La tenaille russe reste l'outil le plus polyvalent pour ligaturer un ferraillage, précisément parce qu'elle réunit deux fonctions dans un seul geste : torsader le fil de ligature autour du croisement des fers, puis le couper net, sans changer d'outil entre les deux opérations. Contrairement aux lieurs automatiques à bobine ou à liens préformés, elle ne dépend d'aucun consommable spécifique : n'importe quel fil de ligature classique, coupé à la longueur voulue, fait l'affaire.
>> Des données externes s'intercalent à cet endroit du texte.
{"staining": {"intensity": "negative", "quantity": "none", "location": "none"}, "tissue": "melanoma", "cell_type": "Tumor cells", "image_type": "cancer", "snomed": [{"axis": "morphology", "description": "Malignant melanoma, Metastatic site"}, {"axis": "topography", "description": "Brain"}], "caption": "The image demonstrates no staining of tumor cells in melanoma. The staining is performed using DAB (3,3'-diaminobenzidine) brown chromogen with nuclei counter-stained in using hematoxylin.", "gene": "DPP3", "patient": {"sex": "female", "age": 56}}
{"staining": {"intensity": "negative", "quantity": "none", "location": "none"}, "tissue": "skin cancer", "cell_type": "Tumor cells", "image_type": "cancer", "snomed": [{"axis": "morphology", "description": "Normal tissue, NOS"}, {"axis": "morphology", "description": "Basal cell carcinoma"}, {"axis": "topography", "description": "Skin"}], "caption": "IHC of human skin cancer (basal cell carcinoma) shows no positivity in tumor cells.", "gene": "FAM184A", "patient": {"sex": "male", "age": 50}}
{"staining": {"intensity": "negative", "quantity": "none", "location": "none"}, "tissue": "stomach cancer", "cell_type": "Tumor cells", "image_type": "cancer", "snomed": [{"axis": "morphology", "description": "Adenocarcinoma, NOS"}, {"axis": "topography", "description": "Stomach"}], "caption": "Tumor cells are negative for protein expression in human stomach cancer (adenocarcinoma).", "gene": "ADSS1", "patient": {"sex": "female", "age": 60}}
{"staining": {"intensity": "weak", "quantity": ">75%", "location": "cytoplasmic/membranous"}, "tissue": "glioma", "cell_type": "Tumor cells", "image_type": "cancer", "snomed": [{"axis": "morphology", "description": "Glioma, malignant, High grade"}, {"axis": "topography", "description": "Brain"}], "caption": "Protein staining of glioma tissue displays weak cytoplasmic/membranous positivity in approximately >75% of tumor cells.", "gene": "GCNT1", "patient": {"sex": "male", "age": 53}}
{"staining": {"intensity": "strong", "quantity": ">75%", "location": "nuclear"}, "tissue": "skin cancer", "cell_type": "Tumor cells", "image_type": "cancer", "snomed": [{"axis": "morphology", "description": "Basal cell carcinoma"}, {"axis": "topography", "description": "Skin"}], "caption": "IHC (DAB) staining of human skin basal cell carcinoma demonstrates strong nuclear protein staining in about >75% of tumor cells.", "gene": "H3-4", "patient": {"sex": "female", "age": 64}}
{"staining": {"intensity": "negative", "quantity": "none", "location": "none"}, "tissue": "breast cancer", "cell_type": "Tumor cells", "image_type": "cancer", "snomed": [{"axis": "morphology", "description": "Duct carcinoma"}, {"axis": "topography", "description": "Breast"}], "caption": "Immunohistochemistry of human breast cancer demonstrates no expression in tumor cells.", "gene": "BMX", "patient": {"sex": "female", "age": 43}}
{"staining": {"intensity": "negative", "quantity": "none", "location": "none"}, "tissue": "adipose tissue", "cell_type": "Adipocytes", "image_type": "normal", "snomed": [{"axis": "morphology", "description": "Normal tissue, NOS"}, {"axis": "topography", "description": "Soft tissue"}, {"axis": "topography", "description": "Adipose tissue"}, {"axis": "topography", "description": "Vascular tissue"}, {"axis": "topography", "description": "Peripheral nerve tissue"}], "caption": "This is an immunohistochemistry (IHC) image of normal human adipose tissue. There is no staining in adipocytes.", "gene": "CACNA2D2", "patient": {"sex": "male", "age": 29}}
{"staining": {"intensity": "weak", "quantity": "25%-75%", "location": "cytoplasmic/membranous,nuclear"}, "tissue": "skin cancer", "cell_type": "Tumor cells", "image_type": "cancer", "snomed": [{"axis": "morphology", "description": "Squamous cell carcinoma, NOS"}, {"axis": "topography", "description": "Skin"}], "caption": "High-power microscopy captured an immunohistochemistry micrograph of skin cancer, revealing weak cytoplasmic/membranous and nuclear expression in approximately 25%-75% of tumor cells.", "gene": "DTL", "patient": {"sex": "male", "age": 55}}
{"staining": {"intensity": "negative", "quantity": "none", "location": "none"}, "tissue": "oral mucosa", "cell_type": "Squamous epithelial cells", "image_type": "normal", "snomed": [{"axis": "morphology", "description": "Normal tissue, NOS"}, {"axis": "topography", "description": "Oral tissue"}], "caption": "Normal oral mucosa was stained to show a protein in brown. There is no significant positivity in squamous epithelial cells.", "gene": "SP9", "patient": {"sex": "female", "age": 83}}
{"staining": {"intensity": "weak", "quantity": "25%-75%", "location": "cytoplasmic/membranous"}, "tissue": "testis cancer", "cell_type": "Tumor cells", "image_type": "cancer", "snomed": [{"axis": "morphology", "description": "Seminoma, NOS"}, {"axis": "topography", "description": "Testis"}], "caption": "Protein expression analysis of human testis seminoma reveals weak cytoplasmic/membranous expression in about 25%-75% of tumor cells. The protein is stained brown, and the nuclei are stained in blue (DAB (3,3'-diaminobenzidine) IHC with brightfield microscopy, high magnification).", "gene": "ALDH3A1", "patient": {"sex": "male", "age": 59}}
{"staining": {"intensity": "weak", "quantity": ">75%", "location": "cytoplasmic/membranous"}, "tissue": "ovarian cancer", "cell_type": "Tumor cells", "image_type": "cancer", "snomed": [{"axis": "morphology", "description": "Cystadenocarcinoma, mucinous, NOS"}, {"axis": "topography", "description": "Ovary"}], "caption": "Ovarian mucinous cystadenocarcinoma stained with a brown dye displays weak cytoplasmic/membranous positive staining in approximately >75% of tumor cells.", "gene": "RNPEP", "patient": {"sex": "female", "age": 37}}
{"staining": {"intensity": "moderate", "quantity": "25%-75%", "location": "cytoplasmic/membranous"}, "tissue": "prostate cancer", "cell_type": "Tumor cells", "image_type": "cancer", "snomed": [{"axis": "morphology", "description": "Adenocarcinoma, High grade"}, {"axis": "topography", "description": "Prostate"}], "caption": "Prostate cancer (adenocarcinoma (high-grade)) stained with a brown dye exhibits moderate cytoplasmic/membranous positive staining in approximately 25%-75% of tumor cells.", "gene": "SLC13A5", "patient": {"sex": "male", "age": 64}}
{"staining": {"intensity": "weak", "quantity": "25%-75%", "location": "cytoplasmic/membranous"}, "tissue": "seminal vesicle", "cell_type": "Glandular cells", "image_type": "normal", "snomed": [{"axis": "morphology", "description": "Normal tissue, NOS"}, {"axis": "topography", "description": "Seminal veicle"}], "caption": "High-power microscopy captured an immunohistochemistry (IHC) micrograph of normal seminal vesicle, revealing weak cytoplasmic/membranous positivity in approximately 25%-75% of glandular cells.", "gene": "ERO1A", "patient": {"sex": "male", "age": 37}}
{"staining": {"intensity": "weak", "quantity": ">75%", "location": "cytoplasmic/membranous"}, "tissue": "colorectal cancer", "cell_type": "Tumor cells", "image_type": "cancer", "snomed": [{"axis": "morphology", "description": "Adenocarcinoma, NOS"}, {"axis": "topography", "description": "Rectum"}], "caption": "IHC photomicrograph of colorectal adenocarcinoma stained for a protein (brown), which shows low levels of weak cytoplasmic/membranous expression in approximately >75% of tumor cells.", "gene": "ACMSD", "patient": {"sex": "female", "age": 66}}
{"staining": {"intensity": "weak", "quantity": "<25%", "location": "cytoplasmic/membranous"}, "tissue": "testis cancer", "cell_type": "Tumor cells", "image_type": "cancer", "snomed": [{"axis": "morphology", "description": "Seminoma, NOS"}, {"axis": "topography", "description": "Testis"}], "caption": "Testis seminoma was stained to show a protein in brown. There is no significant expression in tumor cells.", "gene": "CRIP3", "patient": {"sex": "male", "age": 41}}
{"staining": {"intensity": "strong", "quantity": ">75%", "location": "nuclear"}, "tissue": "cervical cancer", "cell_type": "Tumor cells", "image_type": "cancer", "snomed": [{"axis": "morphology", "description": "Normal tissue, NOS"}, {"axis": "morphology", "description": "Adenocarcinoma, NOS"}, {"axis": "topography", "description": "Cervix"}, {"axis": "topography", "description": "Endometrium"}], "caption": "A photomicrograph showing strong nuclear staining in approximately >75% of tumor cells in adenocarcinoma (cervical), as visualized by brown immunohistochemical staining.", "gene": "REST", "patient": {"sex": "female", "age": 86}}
Le principe de la tenaille russe repose sur une mâchoire dentée qui vous permet de saisir fermement le fil de ligature, de le torsader autour du croisement des barres par un mouvement de rotation du poignet, puis de le sectionner directement avec la même mâchoire une fois le noeud serré à la tension voulue. Cette polyvalence en fait l'outil de référence pour les petits travaux de ligature ponctuels, les reprises et les zones où un lieur automatique serait surdimensionné ou peu maniable.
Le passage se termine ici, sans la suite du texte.